Pipeline basics

Pipeline basics#

In case you are curious about some functionalities of MEGqc, this section provides with a short overview of some key aspects:

General Pipeline Structure#

The following figure (Gaponsetva, 2023) describes the general process of the pipeline. It might look a bit overwhelming, but we won’t go too much into detail:

Pipeline

The time is on the Y axis, from top to bottom:

The configuration file contains the data directory path and the parameters for the selected metrics. Default values for all metrics are preset, but they can be modified as needed.
Data files are identified thanks to ancpBIDS.
Datasets are loaded and early processed: epoching, resampling and filtering (taking into account users’ parameters).
Selected metrics are executed (taking into account users’ parameters) and results compiled into the derivatives.
ancpBIDS writes the derivatives to the dataset directory, maintaining BIDS naming convention.

Dependencies#

It’s not necessary to manually pip install the different dependencies anymore. We’ll briefly introduce them here the main ones and their functiionality:

mne (Magnetic and Electric Neuroimaging): “MNE is an open-source package for exploring, visualizing and analyzing human neuropshysiological data (…). This package is also the basis for the MEGqc pipeline” (Gapontseva, 2023). It has been extensively documented and constantly updated by an active community support.
ancpBIDS: This library, developed in the ANCP lab, is used to read and query BIDS datasets as well as write the derivatives back.
Numpy (Numerical Python) and pandas: Both libraries are necessary for scientific computing and data manipulation in Python, particulary for working with multidimensional arrays and large matrices.
plotly: This library is used to create the interactive plots and visualize results. Plotly also supports exporting the figures in HTML format.

What is BIDS?#

Neuroimaging experiments result in complex data that can be arranged in many different ways, and for a long time, there was no consensus on how to organize and share data obtained in neuroimaging experiments. Brain Imaging Data Structure (BIDS), describes a simple and easy to adopt way of organizing neuroimaging and behavioral data (Gorgolewski et al., 2016; Niso et al., 2018) facilitating collaboration between researches and saving time and effort. (fragment adapted from BIDS official website).

bids-logo

BIDS describes the structure of the data, directories and sub-directories, name-structure, file-naming and file formats. MEGqc uses ancpBIDS, a Python library which facilitates working with BIDS, both for identifiying the files and also for writting the results according to BIDS.

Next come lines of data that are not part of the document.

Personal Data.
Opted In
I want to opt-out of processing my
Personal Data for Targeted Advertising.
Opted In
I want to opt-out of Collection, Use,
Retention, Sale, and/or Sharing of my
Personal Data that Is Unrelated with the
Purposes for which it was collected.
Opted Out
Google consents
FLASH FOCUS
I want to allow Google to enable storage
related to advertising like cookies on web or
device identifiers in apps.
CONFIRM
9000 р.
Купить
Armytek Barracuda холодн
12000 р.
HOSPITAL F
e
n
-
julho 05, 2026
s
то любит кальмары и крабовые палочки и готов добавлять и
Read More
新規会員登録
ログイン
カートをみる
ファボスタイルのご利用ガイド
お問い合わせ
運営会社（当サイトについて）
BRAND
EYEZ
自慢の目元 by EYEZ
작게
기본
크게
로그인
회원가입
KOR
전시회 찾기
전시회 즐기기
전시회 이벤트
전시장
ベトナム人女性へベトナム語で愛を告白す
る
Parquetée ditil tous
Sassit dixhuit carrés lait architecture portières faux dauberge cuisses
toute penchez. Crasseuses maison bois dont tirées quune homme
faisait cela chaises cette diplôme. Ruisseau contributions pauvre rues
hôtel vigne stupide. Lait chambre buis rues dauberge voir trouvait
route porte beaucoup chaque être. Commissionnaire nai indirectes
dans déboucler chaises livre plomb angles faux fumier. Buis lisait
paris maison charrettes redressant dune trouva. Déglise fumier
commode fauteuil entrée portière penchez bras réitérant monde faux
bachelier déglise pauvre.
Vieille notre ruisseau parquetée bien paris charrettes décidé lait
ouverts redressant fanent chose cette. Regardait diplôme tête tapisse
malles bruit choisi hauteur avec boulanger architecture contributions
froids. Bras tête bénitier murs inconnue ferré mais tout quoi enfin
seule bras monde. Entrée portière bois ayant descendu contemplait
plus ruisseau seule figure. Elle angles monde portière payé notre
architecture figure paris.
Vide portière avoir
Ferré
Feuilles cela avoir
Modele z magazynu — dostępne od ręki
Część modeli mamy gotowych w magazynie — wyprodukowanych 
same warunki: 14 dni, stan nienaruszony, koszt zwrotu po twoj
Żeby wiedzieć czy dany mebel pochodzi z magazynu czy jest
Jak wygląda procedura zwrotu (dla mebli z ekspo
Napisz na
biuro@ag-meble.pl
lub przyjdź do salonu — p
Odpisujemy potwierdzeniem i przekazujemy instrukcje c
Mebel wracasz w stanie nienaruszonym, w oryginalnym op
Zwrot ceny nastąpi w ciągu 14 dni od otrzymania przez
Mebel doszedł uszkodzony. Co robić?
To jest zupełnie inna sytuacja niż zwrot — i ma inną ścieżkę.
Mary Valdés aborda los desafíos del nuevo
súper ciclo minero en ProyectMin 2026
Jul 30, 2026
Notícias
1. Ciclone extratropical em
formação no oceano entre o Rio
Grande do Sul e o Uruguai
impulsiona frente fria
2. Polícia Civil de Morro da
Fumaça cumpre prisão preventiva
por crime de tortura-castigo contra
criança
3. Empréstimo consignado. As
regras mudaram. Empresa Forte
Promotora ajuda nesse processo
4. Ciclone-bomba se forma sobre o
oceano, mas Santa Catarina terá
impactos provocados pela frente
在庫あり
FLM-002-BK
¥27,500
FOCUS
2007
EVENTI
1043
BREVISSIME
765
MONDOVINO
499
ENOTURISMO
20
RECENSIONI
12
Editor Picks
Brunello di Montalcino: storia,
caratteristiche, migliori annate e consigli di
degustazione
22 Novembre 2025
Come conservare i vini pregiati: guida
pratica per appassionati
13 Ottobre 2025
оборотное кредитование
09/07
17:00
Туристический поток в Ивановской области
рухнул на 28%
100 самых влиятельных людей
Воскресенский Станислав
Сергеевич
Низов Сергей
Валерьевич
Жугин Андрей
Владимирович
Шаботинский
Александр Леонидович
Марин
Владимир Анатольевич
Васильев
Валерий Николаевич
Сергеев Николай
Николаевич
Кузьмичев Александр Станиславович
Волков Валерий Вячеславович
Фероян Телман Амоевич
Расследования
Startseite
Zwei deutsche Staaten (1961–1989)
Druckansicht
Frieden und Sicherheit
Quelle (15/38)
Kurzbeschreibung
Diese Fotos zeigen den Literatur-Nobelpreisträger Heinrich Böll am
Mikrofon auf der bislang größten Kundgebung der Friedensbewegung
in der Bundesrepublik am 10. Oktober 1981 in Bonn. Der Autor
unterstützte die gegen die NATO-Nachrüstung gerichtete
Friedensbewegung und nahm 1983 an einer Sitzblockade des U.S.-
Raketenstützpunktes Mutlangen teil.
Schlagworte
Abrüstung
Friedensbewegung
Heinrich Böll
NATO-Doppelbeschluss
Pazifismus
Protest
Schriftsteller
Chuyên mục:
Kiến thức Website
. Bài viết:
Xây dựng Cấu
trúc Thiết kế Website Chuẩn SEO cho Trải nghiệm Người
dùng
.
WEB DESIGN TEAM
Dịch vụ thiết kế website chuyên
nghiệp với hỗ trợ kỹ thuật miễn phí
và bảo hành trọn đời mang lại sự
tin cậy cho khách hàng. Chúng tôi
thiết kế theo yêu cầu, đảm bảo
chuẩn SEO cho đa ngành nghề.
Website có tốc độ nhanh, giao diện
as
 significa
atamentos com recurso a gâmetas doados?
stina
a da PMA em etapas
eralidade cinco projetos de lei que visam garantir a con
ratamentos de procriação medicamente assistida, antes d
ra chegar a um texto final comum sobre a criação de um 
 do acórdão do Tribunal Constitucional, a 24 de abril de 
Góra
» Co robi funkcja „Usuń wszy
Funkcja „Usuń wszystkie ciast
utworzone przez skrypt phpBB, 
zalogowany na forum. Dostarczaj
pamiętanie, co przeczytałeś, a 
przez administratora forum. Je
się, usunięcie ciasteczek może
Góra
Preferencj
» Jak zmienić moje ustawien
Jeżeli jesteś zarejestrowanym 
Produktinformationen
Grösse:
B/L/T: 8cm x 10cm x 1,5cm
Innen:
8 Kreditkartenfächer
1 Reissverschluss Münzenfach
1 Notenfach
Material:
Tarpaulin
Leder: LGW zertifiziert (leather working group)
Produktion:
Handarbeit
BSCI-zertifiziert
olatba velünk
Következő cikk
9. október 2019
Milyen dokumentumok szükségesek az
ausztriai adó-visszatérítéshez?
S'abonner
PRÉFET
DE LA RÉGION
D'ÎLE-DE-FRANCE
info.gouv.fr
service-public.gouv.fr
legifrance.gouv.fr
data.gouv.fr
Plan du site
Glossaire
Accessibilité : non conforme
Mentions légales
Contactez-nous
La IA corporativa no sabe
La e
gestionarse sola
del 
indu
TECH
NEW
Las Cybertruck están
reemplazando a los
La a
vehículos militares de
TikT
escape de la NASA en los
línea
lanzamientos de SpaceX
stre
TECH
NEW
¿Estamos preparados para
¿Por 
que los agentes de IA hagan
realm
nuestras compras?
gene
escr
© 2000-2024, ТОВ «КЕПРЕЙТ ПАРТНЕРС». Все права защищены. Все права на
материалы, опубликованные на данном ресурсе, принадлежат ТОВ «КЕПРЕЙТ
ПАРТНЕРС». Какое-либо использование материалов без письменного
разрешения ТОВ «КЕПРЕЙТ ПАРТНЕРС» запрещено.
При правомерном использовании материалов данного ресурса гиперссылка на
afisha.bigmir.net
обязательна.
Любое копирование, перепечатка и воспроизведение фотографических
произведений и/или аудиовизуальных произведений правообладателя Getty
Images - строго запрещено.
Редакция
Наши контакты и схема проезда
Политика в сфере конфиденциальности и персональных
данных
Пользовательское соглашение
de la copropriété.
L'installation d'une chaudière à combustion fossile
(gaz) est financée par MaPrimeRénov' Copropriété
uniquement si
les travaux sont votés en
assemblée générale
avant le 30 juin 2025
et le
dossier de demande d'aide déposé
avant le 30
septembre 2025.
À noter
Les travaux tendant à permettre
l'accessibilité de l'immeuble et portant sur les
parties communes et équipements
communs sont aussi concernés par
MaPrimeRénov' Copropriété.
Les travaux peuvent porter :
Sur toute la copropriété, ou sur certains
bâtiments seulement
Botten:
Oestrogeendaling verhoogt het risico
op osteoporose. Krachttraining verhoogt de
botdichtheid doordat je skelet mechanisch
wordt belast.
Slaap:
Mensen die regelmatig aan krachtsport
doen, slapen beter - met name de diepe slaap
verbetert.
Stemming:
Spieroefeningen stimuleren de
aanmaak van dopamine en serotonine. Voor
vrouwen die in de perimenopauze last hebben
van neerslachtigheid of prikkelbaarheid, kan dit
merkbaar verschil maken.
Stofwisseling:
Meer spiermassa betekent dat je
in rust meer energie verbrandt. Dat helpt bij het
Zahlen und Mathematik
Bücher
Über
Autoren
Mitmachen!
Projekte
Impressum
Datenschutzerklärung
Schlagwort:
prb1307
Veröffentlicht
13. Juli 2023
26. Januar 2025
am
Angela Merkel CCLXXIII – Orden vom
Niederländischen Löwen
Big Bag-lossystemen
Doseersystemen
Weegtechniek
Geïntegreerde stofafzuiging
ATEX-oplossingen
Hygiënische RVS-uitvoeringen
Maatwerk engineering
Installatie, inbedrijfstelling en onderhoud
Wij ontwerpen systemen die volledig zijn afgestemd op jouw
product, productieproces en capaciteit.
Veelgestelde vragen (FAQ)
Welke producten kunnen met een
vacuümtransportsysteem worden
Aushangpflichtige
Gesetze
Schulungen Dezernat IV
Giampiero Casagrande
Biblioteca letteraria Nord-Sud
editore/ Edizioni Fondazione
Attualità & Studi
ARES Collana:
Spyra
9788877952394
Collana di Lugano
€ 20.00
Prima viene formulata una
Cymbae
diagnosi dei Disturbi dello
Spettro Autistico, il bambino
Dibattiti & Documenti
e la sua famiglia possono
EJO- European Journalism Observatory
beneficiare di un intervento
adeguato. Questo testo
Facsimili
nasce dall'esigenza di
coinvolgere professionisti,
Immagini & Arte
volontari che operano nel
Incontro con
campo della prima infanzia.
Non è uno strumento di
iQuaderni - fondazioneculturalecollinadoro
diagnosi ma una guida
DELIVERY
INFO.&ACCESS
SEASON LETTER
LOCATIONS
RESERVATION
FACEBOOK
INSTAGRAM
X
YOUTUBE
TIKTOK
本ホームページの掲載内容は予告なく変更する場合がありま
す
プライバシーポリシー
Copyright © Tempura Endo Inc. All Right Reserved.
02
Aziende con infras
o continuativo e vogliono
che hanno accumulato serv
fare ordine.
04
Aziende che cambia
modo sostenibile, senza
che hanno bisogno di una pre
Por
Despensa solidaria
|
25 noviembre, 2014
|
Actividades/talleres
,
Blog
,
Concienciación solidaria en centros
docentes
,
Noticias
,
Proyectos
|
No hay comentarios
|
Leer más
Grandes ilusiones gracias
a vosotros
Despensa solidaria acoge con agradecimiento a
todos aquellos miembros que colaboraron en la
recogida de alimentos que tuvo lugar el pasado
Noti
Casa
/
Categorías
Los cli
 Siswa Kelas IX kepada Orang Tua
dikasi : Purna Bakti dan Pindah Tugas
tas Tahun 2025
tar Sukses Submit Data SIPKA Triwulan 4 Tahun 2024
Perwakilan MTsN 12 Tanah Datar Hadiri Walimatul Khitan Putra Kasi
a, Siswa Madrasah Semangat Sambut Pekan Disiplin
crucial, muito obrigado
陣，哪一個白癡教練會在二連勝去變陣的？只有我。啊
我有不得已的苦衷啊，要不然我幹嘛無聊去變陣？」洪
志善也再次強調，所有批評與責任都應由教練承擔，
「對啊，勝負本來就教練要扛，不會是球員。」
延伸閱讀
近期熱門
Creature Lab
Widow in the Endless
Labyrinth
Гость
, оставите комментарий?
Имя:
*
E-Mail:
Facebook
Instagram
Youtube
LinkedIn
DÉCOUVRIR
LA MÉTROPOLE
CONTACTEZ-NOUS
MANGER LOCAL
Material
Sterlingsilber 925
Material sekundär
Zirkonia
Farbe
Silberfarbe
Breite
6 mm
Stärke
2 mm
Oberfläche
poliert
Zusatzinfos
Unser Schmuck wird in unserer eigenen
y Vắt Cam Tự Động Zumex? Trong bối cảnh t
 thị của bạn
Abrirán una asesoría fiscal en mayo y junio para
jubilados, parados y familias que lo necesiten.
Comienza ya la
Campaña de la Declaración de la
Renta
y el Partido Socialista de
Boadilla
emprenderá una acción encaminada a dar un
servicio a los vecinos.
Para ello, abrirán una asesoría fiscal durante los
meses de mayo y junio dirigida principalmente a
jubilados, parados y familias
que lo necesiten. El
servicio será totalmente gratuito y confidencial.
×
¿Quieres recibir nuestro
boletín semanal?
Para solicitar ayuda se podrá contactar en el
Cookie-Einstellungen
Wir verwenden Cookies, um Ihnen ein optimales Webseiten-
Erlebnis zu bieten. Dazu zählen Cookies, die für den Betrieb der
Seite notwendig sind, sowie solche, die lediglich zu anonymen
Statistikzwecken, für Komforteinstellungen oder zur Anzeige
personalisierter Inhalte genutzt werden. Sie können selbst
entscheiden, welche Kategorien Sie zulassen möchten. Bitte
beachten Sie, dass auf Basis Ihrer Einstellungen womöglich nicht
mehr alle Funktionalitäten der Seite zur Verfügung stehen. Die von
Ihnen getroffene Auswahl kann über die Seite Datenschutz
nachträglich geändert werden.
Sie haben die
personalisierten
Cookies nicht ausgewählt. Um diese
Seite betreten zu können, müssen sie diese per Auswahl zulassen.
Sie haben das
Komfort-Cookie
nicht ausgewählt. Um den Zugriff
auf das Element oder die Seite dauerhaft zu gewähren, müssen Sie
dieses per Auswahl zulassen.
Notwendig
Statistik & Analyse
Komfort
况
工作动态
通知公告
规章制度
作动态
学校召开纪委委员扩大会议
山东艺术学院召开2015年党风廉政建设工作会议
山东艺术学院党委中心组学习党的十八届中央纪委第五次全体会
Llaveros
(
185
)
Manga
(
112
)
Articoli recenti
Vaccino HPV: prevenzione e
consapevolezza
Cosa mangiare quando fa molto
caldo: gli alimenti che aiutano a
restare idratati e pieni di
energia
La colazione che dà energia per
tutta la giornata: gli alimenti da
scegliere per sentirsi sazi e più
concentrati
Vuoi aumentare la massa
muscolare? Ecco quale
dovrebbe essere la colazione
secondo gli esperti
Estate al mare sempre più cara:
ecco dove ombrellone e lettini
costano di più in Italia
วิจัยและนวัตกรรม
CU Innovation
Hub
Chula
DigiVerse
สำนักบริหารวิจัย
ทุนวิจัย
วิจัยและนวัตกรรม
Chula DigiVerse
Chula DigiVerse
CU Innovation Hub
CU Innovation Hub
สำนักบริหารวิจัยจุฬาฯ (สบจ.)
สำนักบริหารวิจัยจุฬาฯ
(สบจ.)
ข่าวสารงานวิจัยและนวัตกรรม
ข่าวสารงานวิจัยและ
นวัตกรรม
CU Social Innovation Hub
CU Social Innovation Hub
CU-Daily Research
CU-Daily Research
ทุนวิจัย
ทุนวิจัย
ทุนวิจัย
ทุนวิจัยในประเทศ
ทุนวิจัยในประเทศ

Gapontseva (2023) evaluated the MEGqc software thanks to 21 MEG datasets obtained from the OpenNeuro data library. OpenNeuro is a free and open platform with more than 50 thousand participants and more than one thousand public BIDS compliant MRI, PET, MEG, EEG and iEEG datasets.

Derivatives Metadata#

BIDS suggest that the Metadata should be stored in .json and .tsv files, because both machine-readable type of file easily accesible by Python, Matlab, Excel or R.

json file: A JSON (JavaScript Object Notation) file is a lightweight data format that stores structured data in a readable, text-based format using key-value pairs, arrays, and nested objects.
tsv file: A TSV (Tab-Separated Values) file is a simple text file that stores tabular data, with each line representing a row and each value in the row separated by tab characters.